**What to produce**
The data below should be restated word for word, pictures omitted.

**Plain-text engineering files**
══════════════════════════════

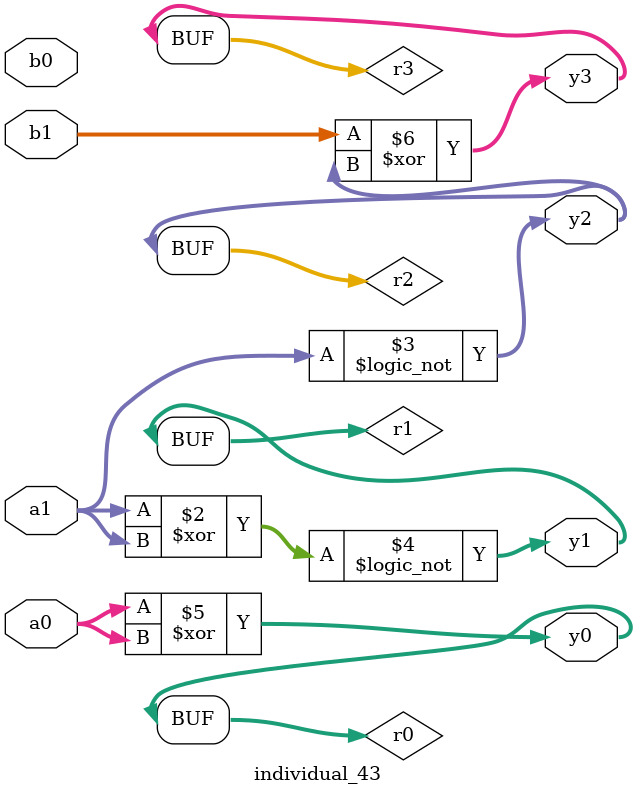
<source format=sv>
module individual_43(input logic [15:0] a1, input logic [15:0] a0, input logic [15:0] b1, input logic [15:0] b0, output logic [15:0] y3, output logic [15:0] y2, output logic [15:0] y1, output logic [15:0] y0);
logic [15:0] r0, r1, r2, r3; 
 always@(*) begin 
	 r0 = a0; r1 = a1; r2 = b0; r3 = b1; 
 	 r1  ^=  a1 ;
 	 r2 = ! a1 ;
 	 r1 = ! r1 ;
 	 r0  ^=  a0 ;
 	 r3  ^=  r2 ;
 	 y3 = r3; y2 = r2; y1 = r1; y0 = r0; 
end
endmodule
</source>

══════════════════════════════

**Result for this task**
<source format=sv>
module individual_43(input logic [15:0] a1, input logic [15:0] a0, input logic [15:0] b1, input logic [15:0] b0, output logic [15:0] y3, output logic [15:0] y2, output logic [15:0] y1, output logic [15:0] y0);
logic [15:0] r0, r1, r2, r3; 
 always@(*) begin 
	 r0 = a0; r1 = a1; r2 = b0; r3 = b1; 
 	 r1  ^=  a1 ;
 	 r2 = ! a1 ;
 	 r1 = ! r1 ;
 	 r0  ^=  a0 ;
 	 r3  ^=  r2 ;
 	 y3 = r3; y2 = r2; y1 = r1; y0 = r0; 
end
endmodule
</source>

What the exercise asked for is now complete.